My Local Weather Observations
by The Knight Owl
I discovered a little "weather bug" in my AcuRite Acu-Link Internet Bridge (Model 09150TRX) the other day when I was trying to work out some network related issues.
I saw an unfamiliar IP address in my network map and realized it was my AcuLink Internet Bridge. The bridge uploads weather data from my personal weather station to the Weather Underground station.
Normally, you don't access the bridge directly, so I wondered what IP would happen if I did.
I typed the bridge's IP address into my web browser, and a "status page" came up that showed all sorts of neat stuff, like firmware version, MAC address, battery level signal strength, and more.
But what really caught my eye was the only hyperlinked text on the page (at the top). So, I clicked on it.
When I clicked on that link, I was sent to a domain name that is no longer registered to AcuLink, and is now under someone else's control! I was forwarded to an easily recognizable spam filled (and sometimes malware infected) simulated search engine result page.
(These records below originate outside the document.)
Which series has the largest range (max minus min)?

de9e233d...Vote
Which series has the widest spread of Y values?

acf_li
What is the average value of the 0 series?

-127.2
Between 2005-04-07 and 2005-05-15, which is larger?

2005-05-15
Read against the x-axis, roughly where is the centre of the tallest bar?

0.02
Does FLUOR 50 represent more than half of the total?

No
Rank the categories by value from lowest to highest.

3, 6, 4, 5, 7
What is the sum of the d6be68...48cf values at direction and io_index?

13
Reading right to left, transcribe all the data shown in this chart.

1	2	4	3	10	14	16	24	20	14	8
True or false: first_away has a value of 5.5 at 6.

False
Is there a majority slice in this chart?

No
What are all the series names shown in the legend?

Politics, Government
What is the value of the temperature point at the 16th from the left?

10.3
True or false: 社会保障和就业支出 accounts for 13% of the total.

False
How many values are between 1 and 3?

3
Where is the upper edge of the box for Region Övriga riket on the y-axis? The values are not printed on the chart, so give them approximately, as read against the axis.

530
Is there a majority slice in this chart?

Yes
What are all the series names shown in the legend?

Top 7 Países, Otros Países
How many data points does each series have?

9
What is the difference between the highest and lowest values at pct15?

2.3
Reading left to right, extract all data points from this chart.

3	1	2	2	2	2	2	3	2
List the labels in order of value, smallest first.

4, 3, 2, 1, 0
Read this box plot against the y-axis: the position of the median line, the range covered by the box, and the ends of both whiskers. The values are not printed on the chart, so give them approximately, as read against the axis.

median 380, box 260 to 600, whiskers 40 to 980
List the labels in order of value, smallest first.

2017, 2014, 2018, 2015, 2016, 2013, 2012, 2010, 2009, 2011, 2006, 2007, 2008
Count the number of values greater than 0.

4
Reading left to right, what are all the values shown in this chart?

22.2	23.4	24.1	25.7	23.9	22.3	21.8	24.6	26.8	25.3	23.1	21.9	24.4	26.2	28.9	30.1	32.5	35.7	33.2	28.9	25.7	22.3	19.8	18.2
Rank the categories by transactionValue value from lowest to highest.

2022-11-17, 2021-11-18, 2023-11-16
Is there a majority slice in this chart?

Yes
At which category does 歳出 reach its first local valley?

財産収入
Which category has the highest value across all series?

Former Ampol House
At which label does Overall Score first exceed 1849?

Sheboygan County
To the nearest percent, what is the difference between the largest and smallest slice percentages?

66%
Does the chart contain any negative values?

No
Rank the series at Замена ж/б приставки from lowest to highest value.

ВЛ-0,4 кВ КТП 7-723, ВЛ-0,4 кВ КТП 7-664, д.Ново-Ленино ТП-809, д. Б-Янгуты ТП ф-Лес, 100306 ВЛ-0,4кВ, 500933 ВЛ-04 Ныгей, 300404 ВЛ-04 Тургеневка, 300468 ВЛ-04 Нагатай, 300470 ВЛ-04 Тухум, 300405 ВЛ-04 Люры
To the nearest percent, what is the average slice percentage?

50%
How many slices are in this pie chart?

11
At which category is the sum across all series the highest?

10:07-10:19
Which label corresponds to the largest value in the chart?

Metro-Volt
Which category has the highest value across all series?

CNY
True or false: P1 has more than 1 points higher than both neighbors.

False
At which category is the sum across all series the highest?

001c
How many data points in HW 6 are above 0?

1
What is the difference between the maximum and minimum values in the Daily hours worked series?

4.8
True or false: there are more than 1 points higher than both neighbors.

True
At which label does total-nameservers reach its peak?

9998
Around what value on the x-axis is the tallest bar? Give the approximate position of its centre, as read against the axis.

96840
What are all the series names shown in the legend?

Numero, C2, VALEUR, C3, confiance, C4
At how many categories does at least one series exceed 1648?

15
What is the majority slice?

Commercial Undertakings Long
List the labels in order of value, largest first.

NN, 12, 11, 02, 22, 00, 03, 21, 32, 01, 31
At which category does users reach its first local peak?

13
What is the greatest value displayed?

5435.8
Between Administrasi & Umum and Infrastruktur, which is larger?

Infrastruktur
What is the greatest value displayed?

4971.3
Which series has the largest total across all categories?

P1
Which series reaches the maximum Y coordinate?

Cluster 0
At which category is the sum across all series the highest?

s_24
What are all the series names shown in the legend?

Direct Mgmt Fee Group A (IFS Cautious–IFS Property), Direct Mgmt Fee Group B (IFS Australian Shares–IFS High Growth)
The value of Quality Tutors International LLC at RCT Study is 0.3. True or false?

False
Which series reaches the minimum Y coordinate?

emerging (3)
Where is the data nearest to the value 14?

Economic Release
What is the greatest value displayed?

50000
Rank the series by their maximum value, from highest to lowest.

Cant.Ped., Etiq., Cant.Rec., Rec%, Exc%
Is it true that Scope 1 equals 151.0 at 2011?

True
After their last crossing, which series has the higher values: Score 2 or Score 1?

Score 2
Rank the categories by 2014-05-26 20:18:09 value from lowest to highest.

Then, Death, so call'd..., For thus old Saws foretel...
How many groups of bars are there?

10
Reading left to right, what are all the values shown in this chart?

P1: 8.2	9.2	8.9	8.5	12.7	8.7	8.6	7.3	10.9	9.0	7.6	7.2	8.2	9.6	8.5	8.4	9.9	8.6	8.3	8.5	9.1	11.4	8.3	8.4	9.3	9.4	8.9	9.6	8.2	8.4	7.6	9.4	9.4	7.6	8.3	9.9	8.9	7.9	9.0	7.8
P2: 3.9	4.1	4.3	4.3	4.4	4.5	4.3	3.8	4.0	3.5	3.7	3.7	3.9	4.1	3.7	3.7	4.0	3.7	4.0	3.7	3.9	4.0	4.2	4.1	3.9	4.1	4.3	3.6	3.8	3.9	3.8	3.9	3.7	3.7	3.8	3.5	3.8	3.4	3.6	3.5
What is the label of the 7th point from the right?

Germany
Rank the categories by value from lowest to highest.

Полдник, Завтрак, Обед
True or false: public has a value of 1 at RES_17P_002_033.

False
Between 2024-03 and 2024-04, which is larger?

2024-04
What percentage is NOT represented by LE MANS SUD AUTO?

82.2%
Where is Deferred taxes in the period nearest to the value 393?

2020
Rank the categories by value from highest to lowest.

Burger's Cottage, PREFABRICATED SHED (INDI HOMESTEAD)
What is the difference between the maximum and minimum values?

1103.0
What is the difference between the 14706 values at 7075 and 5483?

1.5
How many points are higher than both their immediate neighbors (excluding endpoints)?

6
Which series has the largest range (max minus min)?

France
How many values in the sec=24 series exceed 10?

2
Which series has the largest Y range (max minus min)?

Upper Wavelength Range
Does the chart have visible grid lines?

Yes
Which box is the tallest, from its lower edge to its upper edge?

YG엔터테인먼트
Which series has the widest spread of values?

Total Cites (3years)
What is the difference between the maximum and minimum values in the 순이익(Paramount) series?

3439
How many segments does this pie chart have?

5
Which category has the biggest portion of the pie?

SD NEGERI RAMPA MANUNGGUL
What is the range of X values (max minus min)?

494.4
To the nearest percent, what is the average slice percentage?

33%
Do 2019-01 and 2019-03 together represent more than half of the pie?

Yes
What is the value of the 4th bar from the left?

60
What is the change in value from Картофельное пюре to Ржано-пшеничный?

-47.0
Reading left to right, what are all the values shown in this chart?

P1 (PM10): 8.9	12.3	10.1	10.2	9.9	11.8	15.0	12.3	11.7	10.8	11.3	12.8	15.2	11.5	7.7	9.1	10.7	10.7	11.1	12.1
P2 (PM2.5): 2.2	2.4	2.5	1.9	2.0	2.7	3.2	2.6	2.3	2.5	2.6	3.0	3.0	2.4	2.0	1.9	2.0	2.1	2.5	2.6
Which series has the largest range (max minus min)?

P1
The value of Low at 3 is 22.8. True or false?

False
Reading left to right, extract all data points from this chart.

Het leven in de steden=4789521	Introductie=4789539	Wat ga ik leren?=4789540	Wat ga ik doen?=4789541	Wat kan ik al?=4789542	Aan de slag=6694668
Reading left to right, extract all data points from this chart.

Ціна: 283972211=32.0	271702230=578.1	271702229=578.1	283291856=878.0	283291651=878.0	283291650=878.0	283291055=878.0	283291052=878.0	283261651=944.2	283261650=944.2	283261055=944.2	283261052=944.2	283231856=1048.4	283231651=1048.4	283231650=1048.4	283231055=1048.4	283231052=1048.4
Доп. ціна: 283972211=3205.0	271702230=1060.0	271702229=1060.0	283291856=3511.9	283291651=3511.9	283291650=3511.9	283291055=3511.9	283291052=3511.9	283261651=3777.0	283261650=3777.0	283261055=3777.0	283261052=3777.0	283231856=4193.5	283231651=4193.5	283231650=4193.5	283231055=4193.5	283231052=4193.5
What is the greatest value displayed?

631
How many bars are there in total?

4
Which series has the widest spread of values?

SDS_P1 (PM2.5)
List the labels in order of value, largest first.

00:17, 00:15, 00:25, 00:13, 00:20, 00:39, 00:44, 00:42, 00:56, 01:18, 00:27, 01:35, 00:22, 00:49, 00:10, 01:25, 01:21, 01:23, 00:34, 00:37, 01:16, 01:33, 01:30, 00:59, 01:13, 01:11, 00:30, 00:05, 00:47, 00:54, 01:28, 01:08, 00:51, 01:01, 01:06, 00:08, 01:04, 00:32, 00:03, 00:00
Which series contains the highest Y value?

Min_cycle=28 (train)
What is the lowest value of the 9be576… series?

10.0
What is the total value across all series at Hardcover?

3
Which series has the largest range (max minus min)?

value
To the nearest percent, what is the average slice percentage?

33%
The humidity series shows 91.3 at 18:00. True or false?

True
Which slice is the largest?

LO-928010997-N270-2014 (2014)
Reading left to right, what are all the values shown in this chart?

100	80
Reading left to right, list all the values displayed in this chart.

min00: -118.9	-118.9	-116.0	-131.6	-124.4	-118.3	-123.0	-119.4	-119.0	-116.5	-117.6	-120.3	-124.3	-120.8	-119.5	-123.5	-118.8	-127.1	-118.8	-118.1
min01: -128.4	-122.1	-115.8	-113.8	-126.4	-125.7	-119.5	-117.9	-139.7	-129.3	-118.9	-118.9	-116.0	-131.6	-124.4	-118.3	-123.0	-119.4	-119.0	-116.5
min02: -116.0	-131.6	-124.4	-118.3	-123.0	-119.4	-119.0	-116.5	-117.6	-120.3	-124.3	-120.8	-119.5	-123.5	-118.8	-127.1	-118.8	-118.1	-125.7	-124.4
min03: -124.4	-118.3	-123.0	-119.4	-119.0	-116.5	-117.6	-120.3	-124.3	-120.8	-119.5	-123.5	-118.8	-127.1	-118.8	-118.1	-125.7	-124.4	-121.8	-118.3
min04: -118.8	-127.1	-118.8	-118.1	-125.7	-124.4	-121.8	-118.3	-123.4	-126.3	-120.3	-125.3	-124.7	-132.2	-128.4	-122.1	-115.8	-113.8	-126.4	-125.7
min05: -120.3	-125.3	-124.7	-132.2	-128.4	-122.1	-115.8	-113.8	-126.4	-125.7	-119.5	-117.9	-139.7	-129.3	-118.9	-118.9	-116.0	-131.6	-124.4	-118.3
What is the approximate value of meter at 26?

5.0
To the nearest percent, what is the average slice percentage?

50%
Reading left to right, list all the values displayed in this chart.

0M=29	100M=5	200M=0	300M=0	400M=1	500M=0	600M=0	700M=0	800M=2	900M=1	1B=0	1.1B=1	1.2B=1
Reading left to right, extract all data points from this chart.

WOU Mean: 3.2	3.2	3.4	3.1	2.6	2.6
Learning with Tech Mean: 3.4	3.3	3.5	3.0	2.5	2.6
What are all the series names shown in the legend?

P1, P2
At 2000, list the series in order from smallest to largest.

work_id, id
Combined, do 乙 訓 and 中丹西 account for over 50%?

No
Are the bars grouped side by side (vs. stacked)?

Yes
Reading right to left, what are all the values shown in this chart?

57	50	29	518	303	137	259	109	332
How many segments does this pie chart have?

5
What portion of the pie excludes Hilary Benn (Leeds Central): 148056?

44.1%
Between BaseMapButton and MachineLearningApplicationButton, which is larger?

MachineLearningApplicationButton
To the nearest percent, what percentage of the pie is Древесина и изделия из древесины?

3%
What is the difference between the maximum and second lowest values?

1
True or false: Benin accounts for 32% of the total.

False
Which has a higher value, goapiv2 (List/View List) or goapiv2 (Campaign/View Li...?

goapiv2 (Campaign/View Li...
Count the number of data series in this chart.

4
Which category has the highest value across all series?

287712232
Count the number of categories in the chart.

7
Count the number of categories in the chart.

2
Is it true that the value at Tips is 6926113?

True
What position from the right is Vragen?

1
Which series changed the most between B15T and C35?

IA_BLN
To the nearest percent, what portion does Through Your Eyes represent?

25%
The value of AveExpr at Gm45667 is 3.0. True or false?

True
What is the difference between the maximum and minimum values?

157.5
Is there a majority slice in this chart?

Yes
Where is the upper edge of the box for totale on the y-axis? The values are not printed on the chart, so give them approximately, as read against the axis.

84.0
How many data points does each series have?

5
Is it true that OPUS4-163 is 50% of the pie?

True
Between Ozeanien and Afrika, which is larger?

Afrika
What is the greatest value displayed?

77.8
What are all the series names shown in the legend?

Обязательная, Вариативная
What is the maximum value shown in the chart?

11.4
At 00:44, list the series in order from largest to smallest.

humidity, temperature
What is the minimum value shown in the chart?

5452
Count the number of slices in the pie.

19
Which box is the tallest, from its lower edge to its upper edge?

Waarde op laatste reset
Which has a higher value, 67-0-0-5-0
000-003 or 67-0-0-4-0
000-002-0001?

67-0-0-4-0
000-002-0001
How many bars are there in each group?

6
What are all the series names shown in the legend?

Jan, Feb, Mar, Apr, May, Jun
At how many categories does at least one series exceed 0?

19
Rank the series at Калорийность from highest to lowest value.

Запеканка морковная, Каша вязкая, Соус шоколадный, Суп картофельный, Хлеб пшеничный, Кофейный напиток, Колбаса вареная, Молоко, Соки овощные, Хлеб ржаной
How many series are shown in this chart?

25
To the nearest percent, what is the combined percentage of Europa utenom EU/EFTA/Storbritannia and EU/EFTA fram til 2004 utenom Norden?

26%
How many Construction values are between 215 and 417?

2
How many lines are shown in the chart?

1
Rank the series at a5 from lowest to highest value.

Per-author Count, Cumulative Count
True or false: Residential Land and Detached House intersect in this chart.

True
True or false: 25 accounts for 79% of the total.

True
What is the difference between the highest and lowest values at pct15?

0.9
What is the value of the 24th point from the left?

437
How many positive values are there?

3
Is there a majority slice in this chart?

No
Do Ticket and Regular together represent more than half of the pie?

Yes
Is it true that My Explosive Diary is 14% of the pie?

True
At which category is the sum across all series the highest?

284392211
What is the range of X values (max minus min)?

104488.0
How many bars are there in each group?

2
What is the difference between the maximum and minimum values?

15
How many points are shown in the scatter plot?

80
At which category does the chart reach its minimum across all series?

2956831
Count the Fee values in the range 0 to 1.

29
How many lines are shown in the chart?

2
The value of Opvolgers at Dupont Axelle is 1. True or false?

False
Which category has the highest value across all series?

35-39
I tried to phone it in, but the lady that answered the phone just couldn't understand What I was saying. It seemed like she didn't want to either. I asked her if there was somebody else I could talk to, and she said no, she was the only one. "You mean, you wrote that code?" I asked.
She just didn't understand it, and people fear what they don't understand. And because of her fear, who knows if - or when - that "weather bug" will be fixed, or what kind of impact it may have on the company. Can they even tell? What if they do their own domain name resolution?
My limited understanding from the quick research that I did seems to indicate that AcuLink has the ability to PUSH a firmware update, so maybe they can PUSH a web page update too? They can fix the problem with the bridge, by updating the bridge's hyperlink. But the domain name will still be out of their control, and so will any other hyperlink with that domain name (if used elsewhere).
It's a very low security risk because most people won't be going out to their Internet bridges via a web browser, but it makes me wonder what the real possibilities with these Internet-ready objects might be.
It also serves as a friendly little reminder to remain vigilant to our environment and the ever changing conditions around it.